● Selected excerpt
First download the checkpoint from huggingface

Model Link Size
Egoinstructor_captioner_4shot 🤗 HF link 4.19G
Egoinstructor_captioner_2shot 🤗 HF link 4.19G

Then, prepare your in-context and test samples (videos and narrations), and save the video path and narrations into a json file, please refer to the format in ./assets/testdata.json, and run:

python test_video.py \
    --testdata ./assets/testdata.json \
    --pretrained_name_or_path="luodian/OTTER-MPT1B-RPJama-Init" \
    --pretrained_checkpoint=egoinstructor_captioner_4shot.pt \
    --max_shot=4 \

Preparing Training and Evaluation Data

Please refer to docs/data.md.

Training and Evaluation

First, modify the path to your data, metadata in ./scripts/train_slurm.sh.

DATAPATH_EGO=/path/to/your/egovideos/
DATAPATH_EXO=/path/to/your/exovideos/
METAPATH=/path/to/your/metadata.json
TRAIN_CONFIG_PATH=/path/to/your/train_config.json

Then run training with the script

./scripts/train_slurm.sh

or run the following command to train a 4-shot captioning model on 8 GPUs with total batch size 32.

accelerate launch --config_file=./configs/accelerate_config_ddp_8gpu.yaml \
    main.py \
    --pretrained_model_name_or_path="luodian/OTTER-MPT1B-RPJama-Init" \
    --datapath_ego=/path/to/your/egovideos/ \
    --datapath_exo=/path/to/your/exovideos/ \
    --metapath=/path/to/your/metadata.json \
    --train_config_path=/path/to/your/train_config.json \
    --batch_size=4 \
    --num_epochs=5 \
    --report_to_wandb \
    --wandb_entity=test \
    --run_name=OTTER-MPT1B-RPJama-testrun \
    --wandb_project=OTTER-MPT1B \
    --workers=16 \
    --lr_scheduler=cosine \
    --learning_rate=1e-5 \
    --warmup_steps_ratio=0.01 \
    --offline \
    --xview \
    --max_shot=4 \
    --save_ckpt_each_epoch \

To evaluate the model's retrieval-augmented captioning performance, modify the data path, metadata path, and pretrained checkpoint in ./scripts/test_slurm.sh

TRAINED_CKPT: /path/to/the/trained/checkpoint.pt

and run

./scripts/test_slurm.sh

[Data extracted from a collection]
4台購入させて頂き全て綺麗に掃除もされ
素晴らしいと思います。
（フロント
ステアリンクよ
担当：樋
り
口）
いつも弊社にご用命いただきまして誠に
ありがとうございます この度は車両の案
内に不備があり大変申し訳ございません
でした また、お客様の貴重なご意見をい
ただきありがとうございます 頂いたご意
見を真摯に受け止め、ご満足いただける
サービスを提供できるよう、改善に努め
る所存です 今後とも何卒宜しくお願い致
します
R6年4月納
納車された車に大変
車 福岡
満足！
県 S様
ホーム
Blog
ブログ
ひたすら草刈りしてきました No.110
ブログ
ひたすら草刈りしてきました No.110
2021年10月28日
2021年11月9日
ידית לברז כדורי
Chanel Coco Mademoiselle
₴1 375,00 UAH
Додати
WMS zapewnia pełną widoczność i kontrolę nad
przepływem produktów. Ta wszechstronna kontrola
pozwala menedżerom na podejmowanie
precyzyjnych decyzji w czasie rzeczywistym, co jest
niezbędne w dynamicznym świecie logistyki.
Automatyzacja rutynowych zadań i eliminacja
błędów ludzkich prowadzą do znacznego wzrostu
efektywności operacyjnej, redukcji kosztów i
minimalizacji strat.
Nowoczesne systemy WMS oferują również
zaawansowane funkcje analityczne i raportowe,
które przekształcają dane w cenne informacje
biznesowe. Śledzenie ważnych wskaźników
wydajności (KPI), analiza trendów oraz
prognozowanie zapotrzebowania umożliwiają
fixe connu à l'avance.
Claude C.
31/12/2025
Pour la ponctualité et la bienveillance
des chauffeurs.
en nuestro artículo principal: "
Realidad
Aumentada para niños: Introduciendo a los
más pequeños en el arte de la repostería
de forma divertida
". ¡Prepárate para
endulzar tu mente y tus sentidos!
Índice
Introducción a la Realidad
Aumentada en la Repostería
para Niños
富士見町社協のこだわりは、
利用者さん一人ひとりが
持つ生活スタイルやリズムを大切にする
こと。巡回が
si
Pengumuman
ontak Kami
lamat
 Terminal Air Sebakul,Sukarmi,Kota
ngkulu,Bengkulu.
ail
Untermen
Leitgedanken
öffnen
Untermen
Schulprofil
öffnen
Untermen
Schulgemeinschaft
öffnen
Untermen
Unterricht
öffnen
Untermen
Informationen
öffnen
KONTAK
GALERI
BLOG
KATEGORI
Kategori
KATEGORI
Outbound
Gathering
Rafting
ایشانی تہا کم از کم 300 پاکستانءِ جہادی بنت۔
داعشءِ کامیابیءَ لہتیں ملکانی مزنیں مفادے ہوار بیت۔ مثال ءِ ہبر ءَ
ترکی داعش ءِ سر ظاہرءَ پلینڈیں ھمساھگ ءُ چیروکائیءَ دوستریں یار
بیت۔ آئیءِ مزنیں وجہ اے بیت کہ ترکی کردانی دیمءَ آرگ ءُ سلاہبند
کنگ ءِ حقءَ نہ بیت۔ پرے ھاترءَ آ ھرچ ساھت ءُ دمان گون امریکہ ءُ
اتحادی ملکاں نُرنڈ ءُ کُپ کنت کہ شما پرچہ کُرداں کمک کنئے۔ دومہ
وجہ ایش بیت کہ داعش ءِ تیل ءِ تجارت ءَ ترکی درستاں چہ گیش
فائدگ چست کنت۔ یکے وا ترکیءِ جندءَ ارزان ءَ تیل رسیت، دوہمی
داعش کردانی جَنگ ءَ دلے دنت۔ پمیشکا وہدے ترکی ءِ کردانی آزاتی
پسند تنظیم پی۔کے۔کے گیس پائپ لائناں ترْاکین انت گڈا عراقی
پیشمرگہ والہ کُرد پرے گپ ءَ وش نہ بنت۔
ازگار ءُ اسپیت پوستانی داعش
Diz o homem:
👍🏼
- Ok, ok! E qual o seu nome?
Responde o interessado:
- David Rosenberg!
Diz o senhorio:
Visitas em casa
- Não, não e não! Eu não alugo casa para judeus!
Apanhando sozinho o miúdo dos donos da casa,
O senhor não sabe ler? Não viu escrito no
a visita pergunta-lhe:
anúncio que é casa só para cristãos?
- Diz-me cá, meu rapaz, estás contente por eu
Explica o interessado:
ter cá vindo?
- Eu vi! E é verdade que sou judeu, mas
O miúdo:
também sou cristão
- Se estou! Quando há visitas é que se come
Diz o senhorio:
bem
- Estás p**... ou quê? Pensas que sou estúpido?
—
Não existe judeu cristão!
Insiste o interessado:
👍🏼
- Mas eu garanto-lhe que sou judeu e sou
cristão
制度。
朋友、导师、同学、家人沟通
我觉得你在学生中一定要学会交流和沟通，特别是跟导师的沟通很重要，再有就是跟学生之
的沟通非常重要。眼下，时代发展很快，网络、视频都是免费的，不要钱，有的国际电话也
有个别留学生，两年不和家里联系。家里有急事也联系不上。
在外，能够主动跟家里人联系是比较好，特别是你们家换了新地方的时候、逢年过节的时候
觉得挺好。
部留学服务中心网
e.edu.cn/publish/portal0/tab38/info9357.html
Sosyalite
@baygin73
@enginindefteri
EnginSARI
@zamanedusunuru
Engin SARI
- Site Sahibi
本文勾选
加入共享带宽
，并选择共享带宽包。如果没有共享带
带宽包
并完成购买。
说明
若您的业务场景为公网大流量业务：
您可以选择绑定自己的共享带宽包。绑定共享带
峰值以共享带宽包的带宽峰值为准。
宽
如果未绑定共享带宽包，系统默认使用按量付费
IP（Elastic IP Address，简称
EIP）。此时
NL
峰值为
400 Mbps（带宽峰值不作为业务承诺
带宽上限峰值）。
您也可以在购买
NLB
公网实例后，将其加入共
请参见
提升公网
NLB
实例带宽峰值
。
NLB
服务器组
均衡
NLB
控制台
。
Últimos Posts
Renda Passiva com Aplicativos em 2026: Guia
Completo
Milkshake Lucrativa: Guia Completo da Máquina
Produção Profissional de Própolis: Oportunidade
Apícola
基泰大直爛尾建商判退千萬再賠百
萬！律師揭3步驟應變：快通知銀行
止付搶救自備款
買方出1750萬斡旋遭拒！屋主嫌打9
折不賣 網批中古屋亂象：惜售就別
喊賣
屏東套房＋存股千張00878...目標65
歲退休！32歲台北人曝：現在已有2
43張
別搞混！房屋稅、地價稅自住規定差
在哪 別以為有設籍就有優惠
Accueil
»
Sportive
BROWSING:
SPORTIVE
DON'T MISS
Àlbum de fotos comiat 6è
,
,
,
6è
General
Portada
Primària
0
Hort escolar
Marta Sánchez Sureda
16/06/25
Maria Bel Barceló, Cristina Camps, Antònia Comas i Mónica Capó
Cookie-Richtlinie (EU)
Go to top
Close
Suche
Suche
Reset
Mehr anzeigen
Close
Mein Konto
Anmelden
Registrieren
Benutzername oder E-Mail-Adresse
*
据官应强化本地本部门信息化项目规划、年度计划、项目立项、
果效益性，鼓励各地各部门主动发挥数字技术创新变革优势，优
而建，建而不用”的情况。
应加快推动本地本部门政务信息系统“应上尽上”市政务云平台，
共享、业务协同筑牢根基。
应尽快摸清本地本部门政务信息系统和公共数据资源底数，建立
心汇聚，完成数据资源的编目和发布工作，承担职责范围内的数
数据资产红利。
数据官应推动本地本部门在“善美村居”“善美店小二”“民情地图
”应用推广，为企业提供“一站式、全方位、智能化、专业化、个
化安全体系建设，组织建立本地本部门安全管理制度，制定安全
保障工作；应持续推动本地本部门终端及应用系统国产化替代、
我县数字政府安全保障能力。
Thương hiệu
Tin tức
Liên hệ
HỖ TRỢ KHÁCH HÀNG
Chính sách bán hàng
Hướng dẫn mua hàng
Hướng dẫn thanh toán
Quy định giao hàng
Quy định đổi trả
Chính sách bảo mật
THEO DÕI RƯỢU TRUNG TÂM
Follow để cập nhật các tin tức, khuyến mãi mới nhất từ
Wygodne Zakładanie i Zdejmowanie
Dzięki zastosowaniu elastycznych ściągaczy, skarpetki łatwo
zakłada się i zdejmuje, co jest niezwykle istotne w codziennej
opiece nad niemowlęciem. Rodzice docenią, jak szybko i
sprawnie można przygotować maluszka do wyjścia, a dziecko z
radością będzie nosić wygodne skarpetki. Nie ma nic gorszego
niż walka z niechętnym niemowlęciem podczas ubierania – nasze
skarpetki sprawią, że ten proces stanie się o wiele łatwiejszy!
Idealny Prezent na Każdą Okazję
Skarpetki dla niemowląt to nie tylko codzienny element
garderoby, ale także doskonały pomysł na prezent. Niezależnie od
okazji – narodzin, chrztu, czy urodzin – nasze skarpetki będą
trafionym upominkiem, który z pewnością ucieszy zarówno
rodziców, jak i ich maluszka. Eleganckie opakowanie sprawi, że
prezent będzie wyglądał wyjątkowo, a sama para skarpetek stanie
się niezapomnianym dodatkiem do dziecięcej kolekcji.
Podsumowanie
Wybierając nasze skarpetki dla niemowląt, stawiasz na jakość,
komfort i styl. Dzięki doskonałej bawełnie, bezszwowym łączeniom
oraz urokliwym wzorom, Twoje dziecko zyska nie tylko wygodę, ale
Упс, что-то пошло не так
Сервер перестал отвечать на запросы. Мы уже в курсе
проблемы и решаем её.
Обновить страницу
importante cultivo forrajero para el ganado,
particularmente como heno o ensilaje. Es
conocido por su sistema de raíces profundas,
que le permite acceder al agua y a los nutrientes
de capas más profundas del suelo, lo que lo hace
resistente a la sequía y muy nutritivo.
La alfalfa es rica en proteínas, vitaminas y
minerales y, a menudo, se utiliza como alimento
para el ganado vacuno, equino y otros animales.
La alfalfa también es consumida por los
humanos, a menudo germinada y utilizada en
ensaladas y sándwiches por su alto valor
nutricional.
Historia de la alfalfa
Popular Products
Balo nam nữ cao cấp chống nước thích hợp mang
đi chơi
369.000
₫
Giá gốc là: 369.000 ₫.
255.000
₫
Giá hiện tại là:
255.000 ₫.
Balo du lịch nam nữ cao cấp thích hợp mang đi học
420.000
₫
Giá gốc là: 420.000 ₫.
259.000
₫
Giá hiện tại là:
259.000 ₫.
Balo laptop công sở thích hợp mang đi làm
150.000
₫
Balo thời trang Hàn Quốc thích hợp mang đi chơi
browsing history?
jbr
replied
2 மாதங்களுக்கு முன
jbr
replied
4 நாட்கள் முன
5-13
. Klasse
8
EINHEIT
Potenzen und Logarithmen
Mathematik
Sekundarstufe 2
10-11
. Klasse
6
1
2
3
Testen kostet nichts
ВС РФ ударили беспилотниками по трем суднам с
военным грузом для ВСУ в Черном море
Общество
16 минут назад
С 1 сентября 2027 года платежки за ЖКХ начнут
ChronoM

● Things to do
A: Name every variable that the setup guide says to set in ./scripts/train_slurm.sh before training.
B: Rewrite everything in the setup guide from "python test_video.py \" down to "metadata in ./scripts/train_slurm.sh.", swapping "modify" for "update".

● Solutions per task
A: DATAPATH_EGO, DATAPATH_EXO, METAPATH, TRAIN_CONFIG_PATH

B:
python test_video.py \
    --testdata ./assets/testdata.json \
    --pretrained_name_or_path="luodian/OTTER-MPT1B-RPJama-Init" \
    --pretrained_checkpoint=egoinstructor_captioner_4shot.pt \
    --max_shot=4 \

Preparing Training and Evaluation Data

Please refer to docs/data.md.

Training and Evaluation

First, update the path to your data, metadata in ./scripts/train_slurm.sh.